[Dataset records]
※ ※ ※

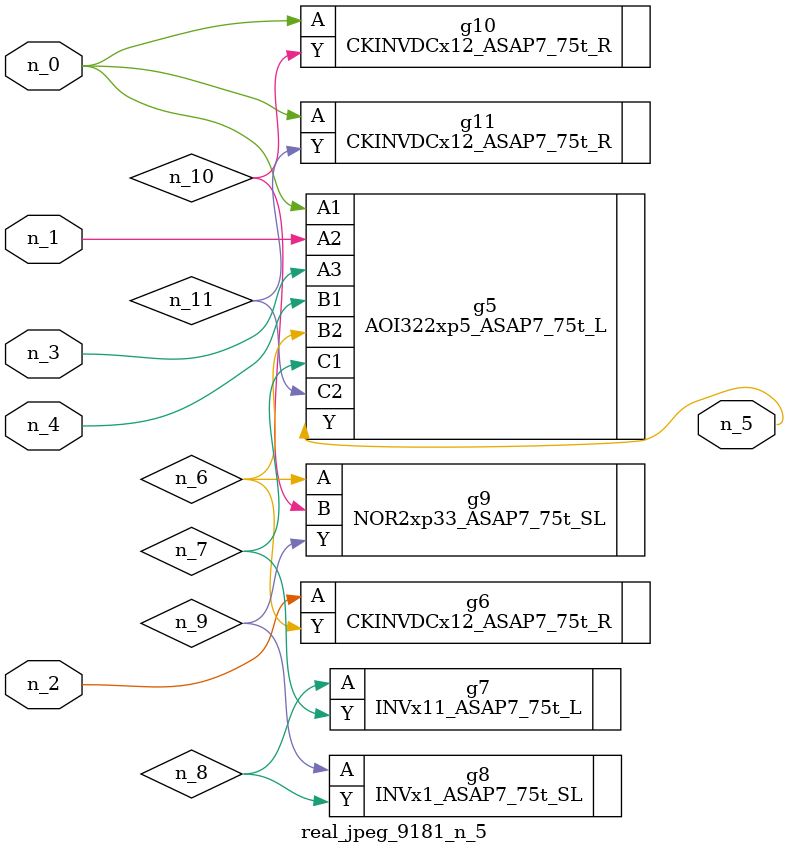
<source format=v>
module real_jpeg_9181_n_5 (n_4, n_0, n_1, n_2, n_3, n_5);

input n_4;
input n_0;
input n_1;
input n_2;
input n_3;

output n_5;

wire n_8;
wire n_11;
wire n_6;
wire n_7;
wire n_10;
wire n_9;

AOI322xp5_ASAP7_75t_L g5 ( 
.A1(n_0),
.A2(n_1),
.A3(n_3),
.B1(n_4),
.B2(n_6),
.C1(n_7),
.C2(n_11),
.Y(n_5)
);

CKINVDCx12_ASAP7_75t_R g10 ( 
.A(n_0),
.Y(n_10)
);

CKINVDCx12_ASAP7_75t_R g11 ( 
.A(n_0),
.Y(n_11)
);

CKINVDCx12_ASAP7_75t_R g6 ( 
.A(n_2),
.Y(n_6)
);

NOR2xp33_ASAP7_75t_SL g9 ( 
.A(n_6),
.B(n_10),
.Y(n_9)
);

INVx11_ASAP7_75t_L g7 ( 
.A(n_8),
.Y(n_7)
);

INVx1_ASAP7_75t_SL g8 ( 
.A(n_9),
.Y(n_8)
);


endmodule
</source>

※ ※ ※

- EXERCISE DIRECTIONS: Some lines of the data above may hold the word "wire"; report how many do, and nothing else.

- WRITTEN RESPONSE: 6